There are two primary reasons for blackouts in California. Insufficient generation capacity and infrastructure that can’t deliver power to where it’s necessary. Market issues may cause another trigger. Let’s explore these ideas.
The California blackouts and why they took place
The infamous rolling blackout that occurred in California around two decades ago was due to the Enron-fueled energy crisis. The first case since then was last year. Poor planning, as well as heatwaves in Los Angeles, are triggers of blackouts. The California Independent System Operator, also known as CAISO, runs most of the state’s power grid. Additionally, they are in charge of ensuring that this doesn’t occur again. The recent rolling blackouts were caused by a heatwave that occurred in California that spiked up demand. The State did not have enough resources to fulfil the demand, and they fell into a sudden blackout. It took place because of weather conditions and lack of planning. As a result, San Diego and most of California were in darkness.

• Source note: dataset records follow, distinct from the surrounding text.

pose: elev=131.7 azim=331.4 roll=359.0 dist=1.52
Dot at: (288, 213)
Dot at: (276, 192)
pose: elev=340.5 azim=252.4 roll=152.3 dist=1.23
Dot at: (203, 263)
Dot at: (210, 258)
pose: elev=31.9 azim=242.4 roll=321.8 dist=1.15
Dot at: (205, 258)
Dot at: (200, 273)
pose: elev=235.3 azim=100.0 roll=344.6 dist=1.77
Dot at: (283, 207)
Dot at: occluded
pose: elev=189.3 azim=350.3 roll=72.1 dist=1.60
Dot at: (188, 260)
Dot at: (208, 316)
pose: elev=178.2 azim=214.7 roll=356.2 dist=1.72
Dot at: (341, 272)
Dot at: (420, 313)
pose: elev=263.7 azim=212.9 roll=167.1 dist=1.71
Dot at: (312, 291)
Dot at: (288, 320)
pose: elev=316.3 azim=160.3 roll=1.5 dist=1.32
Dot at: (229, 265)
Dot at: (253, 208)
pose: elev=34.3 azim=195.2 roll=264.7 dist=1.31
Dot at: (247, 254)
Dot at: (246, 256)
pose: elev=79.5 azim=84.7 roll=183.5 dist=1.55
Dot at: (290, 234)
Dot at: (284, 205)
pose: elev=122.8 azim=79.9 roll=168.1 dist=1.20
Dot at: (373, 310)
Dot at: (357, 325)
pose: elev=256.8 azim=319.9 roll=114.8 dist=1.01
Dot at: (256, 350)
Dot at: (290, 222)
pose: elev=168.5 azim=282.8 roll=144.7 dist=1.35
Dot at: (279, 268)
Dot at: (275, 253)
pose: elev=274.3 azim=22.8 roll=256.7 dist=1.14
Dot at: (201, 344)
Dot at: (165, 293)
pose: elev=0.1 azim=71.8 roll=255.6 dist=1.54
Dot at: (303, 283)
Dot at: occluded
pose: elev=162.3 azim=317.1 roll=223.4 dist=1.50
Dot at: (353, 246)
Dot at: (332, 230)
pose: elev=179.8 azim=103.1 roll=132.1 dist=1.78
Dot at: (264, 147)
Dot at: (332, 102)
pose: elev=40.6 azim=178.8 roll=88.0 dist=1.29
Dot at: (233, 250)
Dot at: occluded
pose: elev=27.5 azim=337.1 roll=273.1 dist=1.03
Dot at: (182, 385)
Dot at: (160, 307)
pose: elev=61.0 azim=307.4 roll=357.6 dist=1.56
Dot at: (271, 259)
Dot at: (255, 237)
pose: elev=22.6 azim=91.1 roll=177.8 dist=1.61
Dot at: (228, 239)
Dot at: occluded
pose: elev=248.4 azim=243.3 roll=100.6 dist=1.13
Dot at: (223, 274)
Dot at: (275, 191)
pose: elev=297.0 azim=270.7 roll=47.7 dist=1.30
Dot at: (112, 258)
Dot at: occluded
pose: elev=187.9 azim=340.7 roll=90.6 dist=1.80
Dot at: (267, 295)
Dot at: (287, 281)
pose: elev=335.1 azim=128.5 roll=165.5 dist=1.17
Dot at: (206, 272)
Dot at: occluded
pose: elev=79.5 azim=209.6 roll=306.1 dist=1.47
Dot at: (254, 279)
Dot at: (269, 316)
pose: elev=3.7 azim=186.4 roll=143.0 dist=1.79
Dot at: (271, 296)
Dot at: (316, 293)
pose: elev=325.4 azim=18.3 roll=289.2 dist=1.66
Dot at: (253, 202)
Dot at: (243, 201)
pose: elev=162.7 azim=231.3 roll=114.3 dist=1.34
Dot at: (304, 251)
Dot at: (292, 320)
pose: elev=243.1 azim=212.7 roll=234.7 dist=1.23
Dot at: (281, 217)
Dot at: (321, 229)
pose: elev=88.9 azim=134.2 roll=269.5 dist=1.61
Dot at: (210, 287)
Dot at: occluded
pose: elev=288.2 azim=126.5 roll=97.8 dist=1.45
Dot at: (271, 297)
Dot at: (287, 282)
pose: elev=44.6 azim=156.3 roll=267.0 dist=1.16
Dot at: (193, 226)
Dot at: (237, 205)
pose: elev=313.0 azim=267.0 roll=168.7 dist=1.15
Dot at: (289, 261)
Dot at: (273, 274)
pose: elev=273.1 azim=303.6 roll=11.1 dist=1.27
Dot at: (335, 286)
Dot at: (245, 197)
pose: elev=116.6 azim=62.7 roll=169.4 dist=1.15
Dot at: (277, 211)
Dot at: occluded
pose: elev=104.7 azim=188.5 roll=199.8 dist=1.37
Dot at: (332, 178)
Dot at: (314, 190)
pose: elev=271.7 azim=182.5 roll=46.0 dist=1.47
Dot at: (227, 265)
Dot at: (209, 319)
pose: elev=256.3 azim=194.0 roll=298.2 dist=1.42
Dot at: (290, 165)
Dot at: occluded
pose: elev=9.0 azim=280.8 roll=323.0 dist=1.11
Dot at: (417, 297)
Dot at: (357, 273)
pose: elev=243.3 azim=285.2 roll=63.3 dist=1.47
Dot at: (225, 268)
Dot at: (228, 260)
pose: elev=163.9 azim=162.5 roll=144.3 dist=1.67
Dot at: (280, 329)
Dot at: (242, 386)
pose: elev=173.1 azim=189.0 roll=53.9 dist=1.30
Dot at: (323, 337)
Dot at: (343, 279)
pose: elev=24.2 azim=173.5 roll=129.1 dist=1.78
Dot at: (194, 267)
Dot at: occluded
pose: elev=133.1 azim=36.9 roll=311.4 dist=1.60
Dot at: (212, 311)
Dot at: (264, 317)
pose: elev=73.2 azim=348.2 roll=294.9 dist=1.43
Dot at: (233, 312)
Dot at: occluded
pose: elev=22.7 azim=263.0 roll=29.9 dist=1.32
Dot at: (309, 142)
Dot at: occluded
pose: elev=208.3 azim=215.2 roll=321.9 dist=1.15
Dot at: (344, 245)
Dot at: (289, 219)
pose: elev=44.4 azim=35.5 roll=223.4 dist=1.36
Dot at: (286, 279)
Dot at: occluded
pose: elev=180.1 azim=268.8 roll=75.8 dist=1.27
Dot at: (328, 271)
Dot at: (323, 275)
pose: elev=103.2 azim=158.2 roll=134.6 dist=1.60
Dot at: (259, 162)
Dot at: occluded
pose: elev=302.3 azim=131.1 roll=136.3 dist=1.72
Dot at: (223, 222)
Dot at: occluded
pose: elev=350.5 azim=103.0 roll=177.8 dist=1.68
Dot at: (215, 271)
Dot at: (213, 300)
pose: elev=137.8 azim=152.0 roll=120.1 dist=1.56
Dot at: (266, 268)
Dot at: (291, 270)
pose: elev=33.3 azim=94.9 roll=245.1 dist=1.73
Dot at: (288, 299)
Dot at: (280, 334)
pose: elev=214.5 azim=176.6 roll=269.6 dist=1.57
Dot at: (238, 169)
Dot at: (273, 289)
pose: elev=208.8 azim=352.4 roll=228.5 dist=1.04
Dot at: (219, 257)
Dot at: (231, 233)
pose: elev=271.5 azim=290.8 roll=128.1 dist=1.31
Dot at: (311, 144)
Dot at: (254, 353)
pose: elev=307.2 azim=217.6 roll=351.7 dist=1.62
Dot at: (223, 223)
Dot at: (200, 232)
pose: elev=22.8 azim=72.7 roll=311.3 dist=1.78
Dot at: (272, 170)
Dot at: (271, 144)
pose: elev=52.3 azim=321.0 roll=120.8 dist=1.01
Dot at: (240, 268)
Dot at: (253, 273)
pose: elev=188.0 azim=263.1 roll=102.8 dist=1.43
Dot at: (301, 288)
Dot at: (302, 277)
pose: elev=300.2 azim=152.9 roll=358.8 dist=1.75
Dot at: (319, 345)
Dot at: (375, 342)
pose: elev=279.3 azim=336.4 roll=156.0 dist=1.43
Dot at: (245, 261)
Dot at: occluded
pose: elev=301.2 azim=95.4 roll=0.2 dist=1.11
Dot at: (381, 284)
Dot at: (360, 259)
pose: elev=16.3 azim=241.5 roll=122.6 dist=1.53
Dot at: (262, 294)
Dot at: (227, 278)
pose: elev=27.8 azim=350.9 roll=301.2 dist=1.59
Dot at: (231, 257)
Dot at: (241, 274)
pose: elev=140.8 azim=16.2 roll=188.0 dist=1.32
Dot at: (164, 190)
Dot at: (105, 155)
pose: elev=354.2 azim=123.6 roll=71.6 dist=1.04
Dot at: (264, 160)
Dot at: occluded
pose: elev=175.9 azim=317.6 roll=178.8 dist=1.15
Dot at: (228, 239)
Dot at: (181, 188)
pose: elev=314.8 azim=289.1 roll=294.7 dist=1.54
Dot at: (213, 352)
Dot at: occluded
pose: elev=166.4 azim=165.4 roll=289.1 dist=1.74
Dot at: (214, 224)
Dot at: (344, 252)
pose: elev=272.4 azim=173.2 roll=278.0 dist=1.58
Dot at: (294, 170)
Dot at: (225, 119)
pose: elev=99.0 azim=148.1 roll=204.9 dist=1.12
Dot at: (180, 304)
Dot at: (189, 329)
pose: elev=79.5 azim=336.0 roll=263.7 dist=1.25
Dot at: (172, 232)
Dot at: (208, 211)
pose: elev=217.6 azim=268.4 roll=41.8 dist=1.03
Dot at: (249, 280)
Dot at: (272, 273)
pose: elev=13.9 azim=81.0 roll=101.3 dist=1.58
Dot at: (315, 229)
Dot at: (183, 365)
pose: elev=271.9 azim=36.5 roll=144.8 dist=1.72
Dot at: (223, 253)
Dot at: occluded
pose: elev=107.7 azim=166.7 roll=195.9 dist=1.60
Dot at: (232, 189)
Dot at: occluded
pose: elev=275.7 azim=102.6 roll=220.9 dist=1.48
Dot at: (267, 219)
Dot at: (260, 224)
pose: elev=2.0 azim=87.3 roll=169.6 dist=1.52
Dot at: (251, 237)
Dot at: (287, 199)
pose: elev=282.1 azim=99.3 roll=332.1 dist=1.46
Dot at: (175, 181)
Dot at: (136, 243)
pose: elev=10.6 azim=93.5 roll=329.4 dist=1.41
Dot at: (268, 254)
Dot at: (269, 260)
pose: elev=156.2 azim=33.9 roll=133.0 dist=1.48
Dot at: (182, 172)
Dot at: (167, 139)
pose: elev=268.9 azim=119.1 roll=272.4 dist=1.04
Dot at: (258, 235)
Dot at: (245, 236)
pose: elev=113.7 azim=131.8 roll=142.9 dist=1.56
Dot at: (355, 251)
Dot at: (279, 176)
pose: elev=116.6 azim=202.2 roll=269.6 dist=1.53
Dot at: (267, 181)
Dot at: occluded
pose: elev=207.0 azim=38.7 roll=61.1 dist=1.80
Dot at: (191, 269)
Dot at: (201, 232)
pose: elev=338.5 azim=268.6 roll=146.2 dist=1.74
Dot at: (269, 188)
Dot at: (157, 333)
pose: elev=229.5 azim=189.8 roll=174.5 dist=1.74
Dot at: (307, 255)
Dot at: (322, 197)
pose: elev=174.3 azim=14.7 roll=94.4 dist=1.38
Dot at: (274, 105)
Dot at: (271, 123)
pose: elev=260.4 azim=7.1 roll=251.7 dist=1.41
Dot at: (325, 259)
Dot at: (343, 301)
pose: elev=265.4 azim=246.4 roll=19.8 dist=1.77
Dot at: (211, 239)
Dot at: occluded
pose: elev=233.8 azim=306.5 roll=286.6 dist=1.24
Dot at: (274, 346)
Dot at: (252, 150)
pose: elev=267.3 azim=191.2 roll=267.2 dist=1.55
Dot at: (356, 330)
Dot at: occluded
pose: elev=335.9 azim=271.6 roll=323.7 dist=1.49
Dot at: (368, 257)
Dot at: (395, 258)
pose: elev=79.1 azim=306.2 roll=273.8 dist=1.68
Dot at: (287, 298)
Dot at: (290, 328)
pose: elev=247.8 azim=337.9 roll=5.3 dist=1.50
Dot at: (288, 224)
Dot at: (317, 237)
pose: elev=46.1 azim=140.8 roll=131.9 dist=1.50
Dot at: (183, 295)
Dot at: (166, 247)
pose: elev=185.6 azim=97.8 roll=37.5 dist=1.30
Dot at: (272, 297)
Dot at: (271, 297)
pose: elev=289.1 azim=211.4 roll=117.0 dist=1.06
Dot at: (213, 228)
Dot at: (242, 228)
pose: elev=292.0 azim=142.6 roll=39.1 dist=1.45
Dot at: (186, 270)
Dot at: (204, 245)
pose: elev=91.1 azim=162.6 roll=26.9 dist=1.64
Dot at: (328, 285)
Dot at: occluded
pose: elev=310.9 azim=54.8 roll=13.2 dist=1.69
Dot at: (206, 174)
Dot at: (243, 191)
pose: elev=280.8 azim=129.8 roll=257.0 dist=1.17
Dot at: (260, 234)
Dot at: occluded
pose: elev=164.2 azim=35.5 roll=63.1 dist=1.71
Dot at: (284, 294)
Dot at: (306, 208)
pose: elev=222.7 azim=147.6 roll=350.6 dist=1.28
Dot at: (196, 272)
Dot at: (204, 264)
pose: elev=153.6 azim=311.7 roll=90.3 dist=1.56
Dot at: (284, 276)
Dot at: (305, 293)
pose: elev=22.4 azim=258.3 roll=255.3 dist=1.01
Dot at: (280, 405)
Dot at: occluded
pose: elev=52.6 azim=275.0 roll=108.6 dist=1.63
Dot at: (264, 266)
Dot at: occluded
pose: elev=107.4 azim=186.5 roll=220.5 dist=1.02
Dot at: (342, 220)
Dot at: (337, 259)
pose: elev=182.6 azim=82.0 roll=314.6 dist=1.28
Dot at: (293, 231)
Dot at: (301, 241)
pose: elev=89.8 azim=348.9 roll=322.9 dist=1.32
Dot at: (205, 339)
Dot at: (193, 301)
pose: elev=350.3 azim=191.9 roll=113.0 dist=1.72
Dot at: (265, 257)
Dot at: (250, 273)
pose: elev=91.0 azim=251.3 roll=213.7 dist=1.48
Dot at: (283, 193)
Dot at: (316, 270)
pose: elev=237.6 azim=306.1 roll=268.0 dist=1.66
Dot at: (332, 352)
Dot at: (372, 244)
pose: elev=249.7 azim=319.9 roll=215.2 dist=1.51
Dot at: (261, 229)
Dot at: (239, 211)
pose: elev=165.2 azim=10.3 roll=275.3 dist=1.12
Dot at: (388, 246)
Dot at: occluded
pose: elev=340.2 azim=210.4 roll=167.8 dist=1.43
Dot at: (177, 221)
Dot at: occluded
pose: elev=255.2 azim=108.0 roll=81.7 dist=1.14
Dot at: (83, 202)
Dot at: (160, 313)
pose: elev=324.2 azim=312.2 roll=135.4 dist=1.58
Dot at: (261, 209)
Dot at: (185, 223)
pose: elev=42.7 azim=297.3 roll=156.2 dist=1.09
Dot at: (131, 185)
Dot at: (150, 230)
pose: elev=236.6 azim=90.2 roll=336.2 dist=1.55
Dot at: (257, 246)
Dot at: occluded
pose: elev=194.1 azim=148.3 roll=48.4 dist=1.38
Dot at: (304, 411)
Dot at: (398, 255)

Solutions offered by the state
To avoid rotating outages, the head of CAISO President and Chief Executive Officer Elliot Mainzer approached the Federal Energy Regulatory Commission to ask if California could hold power meant for other states to reduce triggers of blackouts and FERC agreed. As a result, many other states and Utility providers were outraged, but as of now, they haven’t rerouted power that was meant for another state.
Additionally, The Executive director of the California Alliance for Renewable Energy Solutions mentioned in a statement that Energy storage for long periods is the key to avoiding blackouts. As they can store and distribute large amounts of renewable energy, they should invest in storage projects while they can.
What Residents Can Do To Avoid Triggers of Blackouts
As a resident or business, a good option would be to invest in solar modules. It can be helpful by deriving power from the heat instead of depending on the grid. If you also choose to invest in a battery, for example, the Tesla Powerwall, you can store the energy left over to use during the night when there is no sun.
Since California was one of the first states to set a goal to reach 100% clean energy, it will help in the future in the case of blackouts. They currently have 29.9 GW of solar power and 6 GW of wind power, which is still growing!